1. Find the minimum cost implementation in SOP (Sum of Products) and POS (Product of Sums)for the function f(x1,x2,x3) = Σ m(1,2,3,5). Using the formula for determining the cost of an implementation, calculate the cost.

1. Find the minimum cost implementation in SOP (Sum of Products) and POS (Product of Sums)for the function f(x1,x2,x3) = Σ m(1,2,3,5). Using the formula for determining the cost of an implementation, calculate the cost.
2. A four variable logic function that is equal to 1 if any three or all four of its variables are equal to 1 is called majority function. Design a minimum cost SOP circuit that implements this majority function.
3. Find the minimal SOP expression for f(x1,x2,x3, x4) = Σ m(1,5,7,9,11,15) 4. Find the minimum sum-of-product of the following functions:
a. F=X’Z + XY + XY’Z b. F=A’C’D + B’CD + AC’D+BCD c. F=WXZ’ + WX’YZ + XZ d. F=ABC’D’ +A’BC’+ABD+A’CD+BCD’
5. A circuit with two outputs has to implement the following functions: f(x1,..,x4) = Σ m(0,2,4,6,7,9) + D(10,11) g(x1,..,x4)= Σ m(2,4,9,10,15)+D(0,13,14)
Design the minimum-cost circuit and compare its cost with combined costs of two circuits that implements f and g separately. Assume that the input variables are available in both complemented and uncomplemented forms.

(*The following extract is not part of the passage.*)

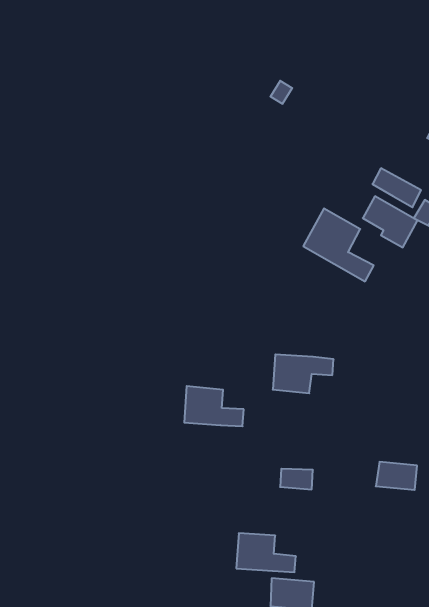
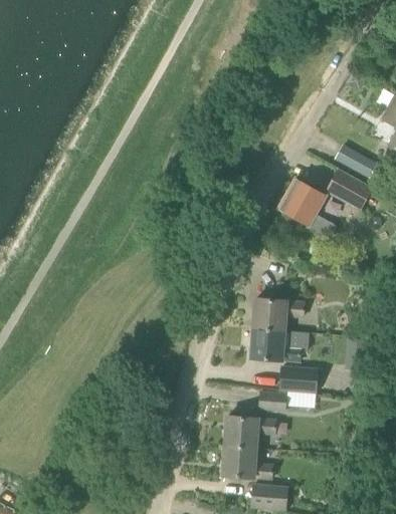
building: [184,386,244,426] -> [251,327,301,360]
building: [376,462,417,490] -> [278,367,313,391]
building: none -> [225,416,275,448]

NOTE: Calculate the cost of a logic circuit as the number of gates plus the total number of inputs to all gates in the circuit. Assuming that inputs are available both true and complemented form at zero cost. If an inversion is needed inside a circuit, then the corresponding NOT gate and its input are included in the cost.